A diferencia de la mayor parte de los productos que fabrica el hombre y que se encuentran en el mercado mundial, el vino es uno de los pocos que no puede fabricarse en cualquier parte. Un Albariño, un Riesling o un Oporto sólo se pueden producir con calidad en las regiones vitícolas que corresponden a esas denominaciones de origen.

Un ecosistema en equilibrio

El vino es producto de una armonía entre la tierra que se expresa en los racimos de la vid y el trabajo humano. Este último no puede sustituir ni reemplazar a aquélla. El terruño se convierte en granos de uva. Y en este sentido, los buenos vinos se asemejan a las obras de arte, porque además de ser sabrosos resultan exclusivos, únicos, no se parecen a ningún otro.

A mayor antigüedad mayor unidad entre las cepas, el ecosistema en que viven -terreno, clima, atmósfera, calidad y cantidad de agua...- y los vinos de un viñedo. Es por este motivo que los mejores vinos proceden de las viñas más antiguas.

Para comprobar el aserto pueden compararse los muchos vinos de las variedades Moscatel, Airen, Tempranillo, Palomino... que se elaboran en la península Ibérica. De ahí la necesidad de las denominaciones de origen, es decir, nombrar a los vinos de acuerdo con su procedencia. Ni los métodos de vinificación ni las cepas resultan determinantes. En cambio, la insolación, el régimen de lluvias, la atmósfera o la composición del terreno sí lo son. Un vino de cepa tinta producido en Francia o en Alemania en general tendrá menor tasa de azúcar -inferior contenido alcohólico, en consecuencia- que otro franco de la misma variedad de uva producido en España, Portugal, Italia o Grecia.

Los terrenos

Uno de los rasgos milagrosos de la vid es ser un arbusto poco exigente que se adapta y desarrolla bien en toda clase de suelos, salvo los de humedad excesiva, o con demasiados componentes calcáreos y malos drenajes.

Arraigar en pedrusco y grano grueso sienta mejor a la cepa que un mantillo fino y blando, fértil. La alta proporción de materia orgánica en el terreno aumenta demasiado la producción de uva, pero da mostos de mala calidad -con menor fragancia-, bajo contenido en taninos y alta acidez.

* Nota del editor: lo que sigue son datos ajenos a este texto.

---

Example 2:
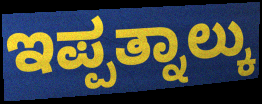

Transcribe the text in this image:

ಇಪ್ಪತ್ನಾಲ್ಕು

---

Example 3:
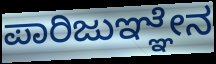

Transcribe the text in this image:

ಪಾರಿಜುಞ್ಞೇನ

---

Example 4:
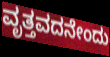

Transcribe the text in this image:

ವೃತ್ತವದನೇಂದು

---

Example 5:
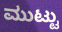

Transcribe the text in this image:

ಮುಟ್ಟು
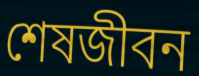
শেষজীবন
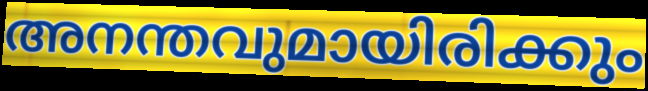
അനന്തവുമായിരിക്കും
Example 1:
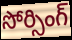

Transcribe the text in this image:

సోర్సింగ్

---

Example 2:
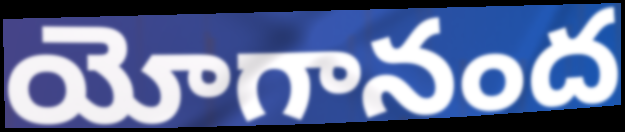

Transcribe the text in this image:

యోగానంద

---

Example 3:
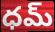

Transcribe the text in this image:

ధమ్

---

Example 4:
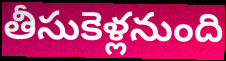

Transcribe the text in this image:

తీసుకెళ్లనుంది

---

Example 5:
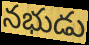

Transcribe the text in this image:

నభుడు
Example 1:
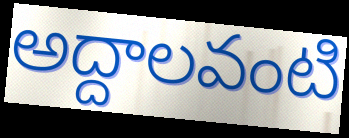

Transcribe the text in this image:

అద్దాలవంటి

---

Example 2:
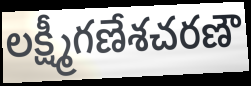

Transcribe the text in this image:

లక్ష్మీగణేశచరణౌ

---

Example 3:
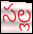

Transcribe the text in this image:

సల్ల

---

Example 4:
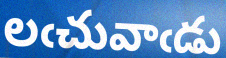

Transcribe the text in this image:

లఁచువాఁడు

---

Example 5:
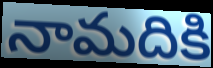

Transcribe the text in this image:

నామదికి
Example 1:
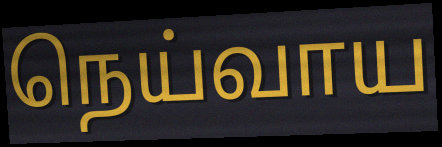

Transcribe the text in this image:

நெய்வாய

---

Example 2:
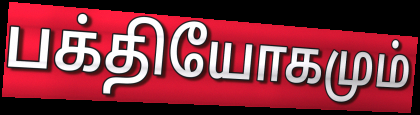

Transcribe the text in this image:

பக்தியோகமும்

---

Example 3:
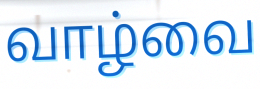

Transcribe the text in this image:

வாழ்வை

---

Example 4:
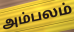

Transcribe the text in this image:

அம்பலம்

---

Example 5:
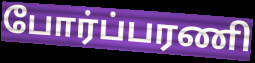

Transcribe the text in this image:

போர்ப்பரணி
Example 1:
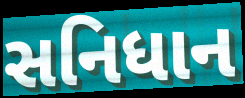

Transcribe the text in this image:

સનિધાન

En los terrenos profundos las raíces excavan más de quince metros en busca de la humedad contenida en las capas bajas, y succionan agua y minerales por debajo del mantillo fértil.

La escasez de agua reduce la producción de uva; pero la calidad de ésta resulta óptima para la vinificación. Las grandes cosechas de los vinos de crianza proceden de vidueños sedientos, que producen racimos escasos, pero de alta calidad. Cuanto más baja sea la producción de uva de una cepa, tanto mejor será el vino que se consiga.

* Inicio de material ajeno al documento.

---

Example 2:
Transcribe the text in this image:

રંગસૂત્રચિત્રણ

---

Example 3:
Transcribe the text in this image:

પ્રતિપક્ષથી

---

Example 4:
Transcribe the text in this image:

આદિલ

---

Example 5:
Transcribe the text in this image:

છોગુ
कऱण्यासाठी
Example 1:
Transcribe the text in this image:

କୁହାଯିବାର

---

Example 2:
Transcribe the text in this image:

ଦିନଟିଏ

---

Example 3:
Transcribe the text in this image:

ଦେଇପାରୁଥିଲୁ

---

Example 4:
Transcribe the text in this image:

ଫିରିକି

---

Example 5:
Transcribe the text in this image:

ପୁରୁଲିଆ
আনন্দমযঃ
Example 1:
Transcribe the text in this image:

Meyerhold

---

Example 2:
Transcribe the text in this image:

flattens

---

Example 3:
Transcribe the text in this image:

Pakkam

Los mantillos arenosos resultan adecuados para vinos blancos y tintos jóvenes, dan baja tasa de azúcar y mucho tanino. Los suelos calizos resultan los mejores para producir espumosos y vinos vivaces en general. En cambio, la arcilla confiere a los mostos buen color, alta graduación alcohólica, buena estructura tánica, mayor cuerpo.

El vino siempre se da mejor en la pobreza de los pedregales que en los campos fértiles. La vid se lleva bien incluso con suelos de lava volcánica. De ahí el Lacrima Christi, vino napolitano que procede de los calcinados terrenos al pie del Vesubio.

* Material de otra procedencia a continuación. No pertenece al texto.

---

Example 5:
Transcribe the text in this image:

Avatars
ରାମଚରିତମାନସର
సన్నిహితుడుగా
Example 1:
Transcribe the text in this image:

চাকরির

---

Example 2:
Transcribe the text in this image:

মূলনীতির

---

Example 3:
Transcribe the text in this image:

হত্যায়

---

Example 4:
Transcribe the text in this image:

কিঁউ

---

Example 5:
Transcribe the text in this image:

Los viticultores canarios, los de Lanzarote en particular, protegen las cepas con brocales de piedra, como muros defensivos contra la invasión de la ceniza volcánica, que retiene la humedad y ahoga las raíces de la planta. Los malvasías dulces y otros buenos vinos de la isla prueban que esos esfuerzos se justifican por completo.